Le prix au litre a peu d'intérêt
Pour Nicolas de Bronac, PDG de Sequoia pressing, contacté par RMC Conso, acheter plusieurs lessives est inutile:
"Historiquement on avait qu'une seule lessive et ça suffisait. Aujourd'hui il y a des lessives pour tout, mais ce n'est que du marketing. La lessive "cycle court", c'est la même lessive que les autres, elle est juste un peu plus concentrée," estime-t-il.
Selon lui, la lessive est de plus en plus diluée par souci économique:
"On vous vend des bouteilles d'1,5L voire 2L pour vous faire croire qu'il y a plus de lessive, mais c'est faux, elle est simplement moins concentrée. C'est pour ça que ce qu'il faut regarder sur l'emballage, c'est le nombre de lavages".
Une information obligatoirement indiquée sur l'étiquette. Le spécialiste du nettoyage recommande donc d'opter pour le format le plus concentré possible, c'est-à-dire qui permet le plus grand nombre de lavages avec la plus petite bouteille, plutôt que de chercher le prix au litre, qui ne veut finalement pas dire grand chose en matière de lessive.

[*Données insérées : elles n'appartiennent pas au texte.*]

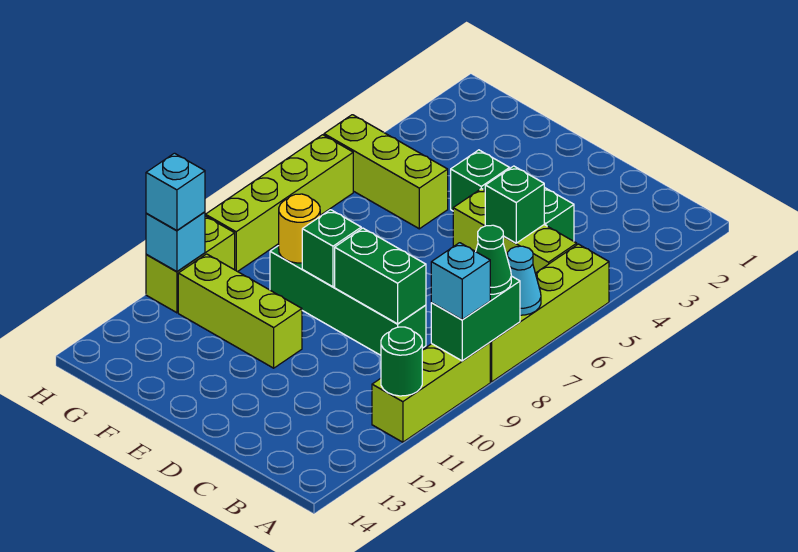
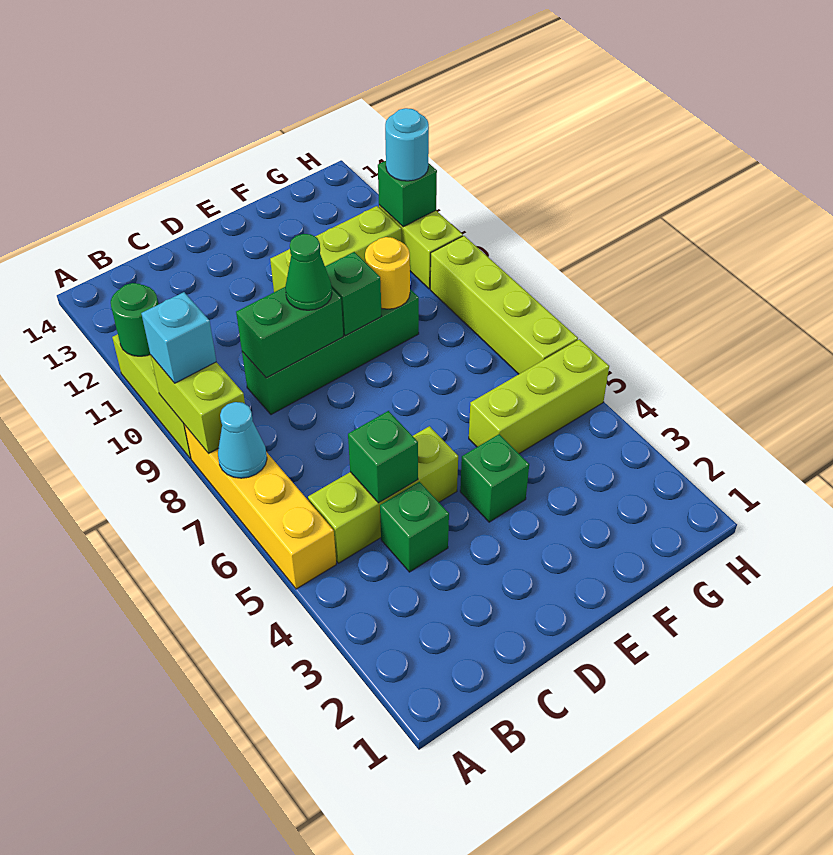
lime 1x4 brick [490,244,609,382] -> yellow 1x4 brick [184,425,336,589]
green 1x2 brick [431,276,520,361] -> lime 1x2 brick [151,356,245,454]
green 1x1 cone [476,225,511,294] -> green 1x1 cone moved to [285,234,332,310]
cyan 1x1 brick [146,212,205,272] -> green 1x1 brick [378,161,437,227]
cyan 1x1 brick [146,153,205,230] -> cyan 1x1 round brick [385,108,429,181]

"25 lavages pour 1L, c'est bien," ajoute-t-il.
Il est plus judicieux de calculer le prix de revient par lavage: autour de 15 à 20 centimes pour une lessive généraliste, mais qui peut monter parfois à plus de 40 centimes le lavage pour une lessive spéciale pourtant pas forcément très utile.

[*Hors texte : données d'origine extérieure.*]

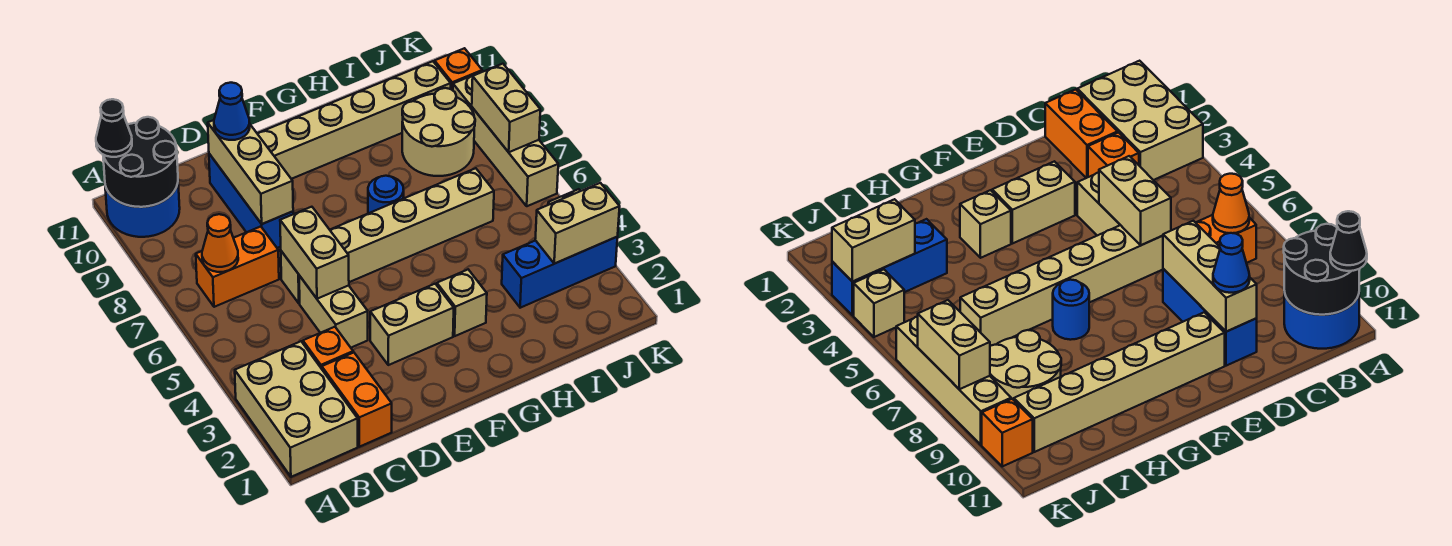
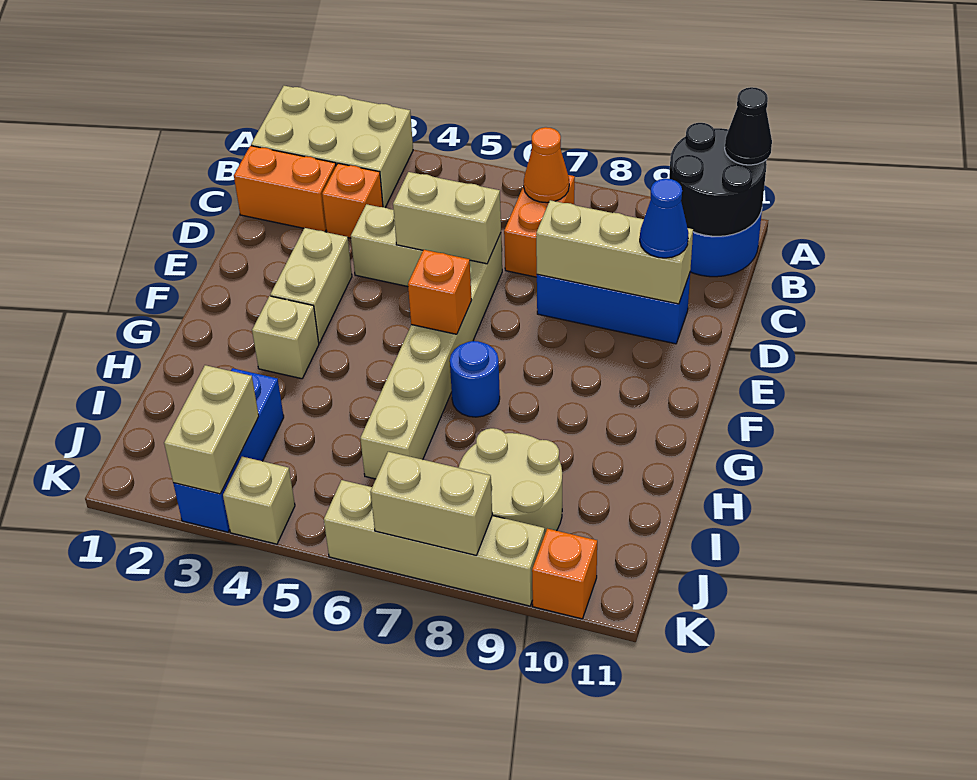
tan 1x6 brick [257,61,451,179] -> none
none -> orange 1x1 brick [408,250,472,334]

"Linge délicat", "spécial blanc" ou "couleurs foncées"
Les lessives pour le linge délicat seraient composées de détergents, ou tensioactifs, moins nombreux et moins agressifs que les lessives généralistes, mais seraient par conséquent moins efficaces sur les salissures, selon des tests réalisés par 60 millions de consommateurs. Là encore, se pose donc la question de l'intérêt de ces produits spéciaux.
Les lessives estampillées "spécial blanc" et les lessives en poudre contiennent des agents blanchissants, qui peuvent redonner un peu d'éclat au linge blanc. Ce dernier peut néanmoins être nettoyé avec une lessive généraliste sans problème.

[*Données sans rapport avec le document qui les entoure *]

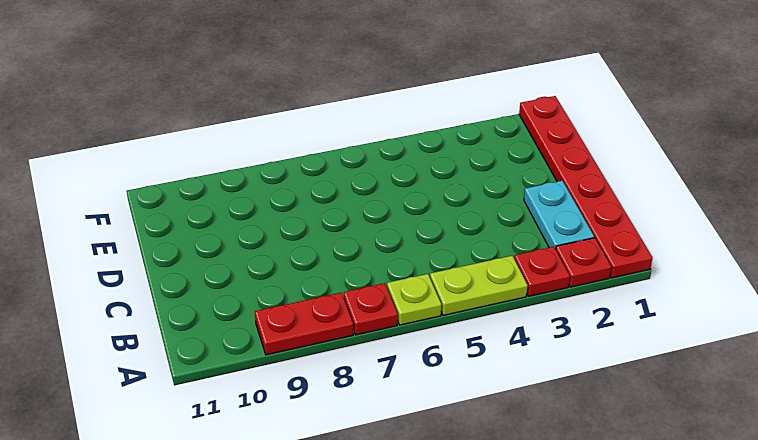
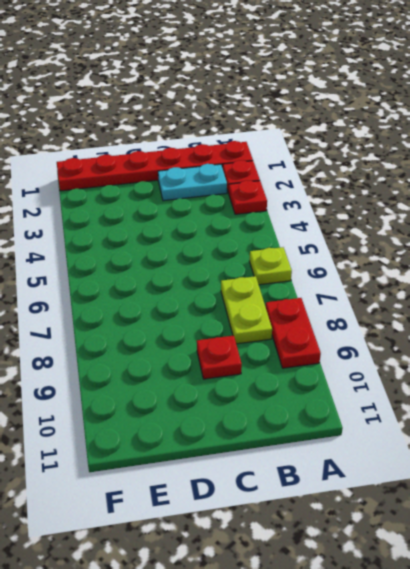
lime 1x2 plate [430,256,528,315] -> lime 1x2 plate moved to [221,276,272,344]
red 1x1 plate [344,283,398,335] -> red 1x1 plate moved to [197,336,242,379]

Quant à celles prévues pour les couleurs foncées, "elles contiennent des molécules spéciales pour empêcher que les couleurs ne dégorgent, contrairement aux lessives généralistes qui peuvent affadir un peu les couleurs," explique Virginie Denfert.
"Ce sont des molécules qui rendent la lessive plus acide, si vous voulez économiser des sous, vous n'avez qu'à ajouter une cuillère de vinaigre blanc dans votre lessive, cela fera le même effet," précise à ce sujet Nicolas de Bronac.
Si vous utilisez malencontreusement votre lessive spécial "noir" sur du linge blanc, pas de panique donc: elle ne contient pas de colorant ou quoi que ce soit qui puisse faire déteindre vos vêtements clairs.
Pour les peaux sensibles
Les personnes allergiques ou à la peau très sensible fuiront les lessives qui contiennent des parfums allergènes ou des conservateurs. Les allégations présentes sur l'emballage de type "hypoallergénique" ou "peaux sensibles" ne doivent pas toujours être prises pour argent comptant: nous avons trouvé un conservateur particulièrement allergisant dans la composition d'une lessive "sensitive".
Renseignez-vous sur la liste des 26 parfums allergènes et évitez les conservateurs qui finissent par "isothiazolinone".
De manière générale, il vaut mieux privilégier une lessive dont la liste des ingrédients est la plus courte possible.
"On évite les lessives qui contiennent des phosphates ou phosphonates, on cherche des ingrédients d'origine végétale et des produits qui ne contiennent pas trop de parfum," conseille Sylvain Glazman, fabricant indépendant contacté par RMC Conso.
Des labels existent, comme le label "écolabel européen", peu exigeant selon Nicolas de Bronac, mais qui garantit tout de même le respect d'un cahier des charges qui engage à utiliser moins de produits chimiques toxiques. Plus exigeant, le label "écocert" est aussi un gage de produit plus vertueux pour l'environnement et meilleur pour la santé.
Attention en revanche au label "cleanright", qui ne repose que sur de l'auto-déclaration des fabricants.